> _What you are asked to do_
This task calls for every line of the material to be output verbatim.

> _Records for the exercise_
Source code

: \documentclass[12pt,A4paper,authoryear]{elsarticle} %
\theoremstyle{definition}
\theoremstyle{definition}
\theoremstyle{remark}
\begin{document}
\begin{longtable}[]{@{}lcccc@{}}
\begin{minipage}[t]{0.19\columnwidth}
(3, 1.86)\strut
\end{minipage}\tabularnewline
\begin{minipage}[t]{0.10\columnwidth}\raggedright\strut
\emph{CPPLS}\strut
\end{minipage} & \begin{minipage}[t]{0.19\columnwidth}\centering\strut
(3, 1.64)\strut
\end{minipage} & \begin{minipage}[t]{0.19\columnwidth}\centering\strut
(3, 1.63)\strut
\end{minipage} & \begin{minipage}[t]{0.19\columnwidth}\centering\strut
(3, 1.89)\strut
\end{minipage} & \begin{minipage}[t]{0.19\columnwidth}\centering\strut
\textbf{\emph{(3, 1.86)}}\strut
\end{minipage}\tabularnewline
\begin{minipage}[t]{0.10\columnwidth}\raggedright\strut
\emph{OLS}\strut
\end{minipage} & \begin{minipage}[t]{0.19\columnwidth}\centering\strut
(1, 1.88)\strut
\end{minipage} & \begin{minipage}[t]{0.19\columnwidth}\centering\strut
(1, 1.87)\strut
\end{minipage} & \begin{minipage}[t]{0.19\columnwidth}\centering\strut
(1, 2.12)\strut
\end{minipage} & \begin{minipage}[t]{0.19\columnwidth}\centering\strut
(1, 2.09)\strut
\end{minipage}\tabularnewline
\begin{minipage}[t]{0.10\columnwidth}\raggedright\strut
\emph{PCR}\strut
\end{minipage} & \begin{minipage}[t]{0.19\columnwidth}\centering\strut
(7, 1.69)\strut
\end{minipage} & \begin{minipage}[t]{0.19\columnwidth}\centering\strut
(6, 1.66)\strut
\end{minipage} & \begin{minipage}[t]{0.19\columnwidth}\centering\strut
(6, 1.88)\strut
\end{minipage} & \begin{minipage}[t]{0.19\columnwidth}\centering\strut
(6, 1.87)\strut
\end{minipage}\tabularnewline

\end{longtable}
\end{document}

> _Task output_
Source code

: \documentclass[12pt,A4paper,authoryear]{elsarticle} %
\theoremstyle{definition}
\theoremstyle{definition}
\theoremstyle{remark}
\begin{document}
\begin{longtable}[]{@{}lcccc@{}}
\begin{minipage}[t]{0.19\columnwidth}
(3, 1.86)\strut
\end{minipage}\tabularnewline
\begin{minipage}[t]{0.10\columnwidth}\raggedright\strut
\emph{CPPLS}\strut
\end{minipage} & \begin{minipage}[t]{0.19\columnwidth}\centering\strut
(3, 1.64)\strut
\end{minipage} & \begin{minipage}[t]{0.19\columnwidth}\centering\strut
(3, 1.63)\strut
\end{minipage} & \begin{minipage}[t]{0.19\columnwidth}\centering\strut
(3, 1.89)\strut
\end{minipage} & \begin{minipage}[t]{0.19\columnwidth}\centering\strut
\textbf{\emph{(3, 1.86)}}\strut
\end{minipage}\tabularnewline
\begin{minipage}[t]{0.10\columnwidth}\raggedright\strut
\emph{OLS}\strut
\end{minipage} & \begin{minipage}[t]{0.19\columnwidth}\centering\strut
(1, 1.88)\strut
\end{minipage} & \begin{minipage}[t]{0.19\columnwidth}\centering\strut
(1, 1.87)\strut
\end{minipage} & \begin{minipage}[t]{0.19\columnwidth}\centering\strut
(1, 2.12)\strut
\end{minipage} & \begin{minipage}[t]{0.19\columnwidth}\centering\strut
(1, 2.09)\strut
\end{minipage}\tabularnewline
\begin{minipage}[t]{0.10\columnwidth}\raggedright\strut
\emph{PCR}\strut
\end{minipage} & \begin{minipage}[t]{0.19\columnwidth}\centering\strut
(7, 1.69)\strut
\end{minipage} & \begin{minipage}[t]{0.19\columnwidth}\centering\strut
(6, 1.66)\strut
\end{minipage} & \begin{minipage}[t]{0.19\columnwidth}\centering\strut
(6, 1.88)\strut
\end{minipage} & \begin{minipage}[t]{0.19\columnwidth}\centering\strut
(6, 1.87)\strut
\end{minipage}\tabularnewline

\end{longtable}
\end{document}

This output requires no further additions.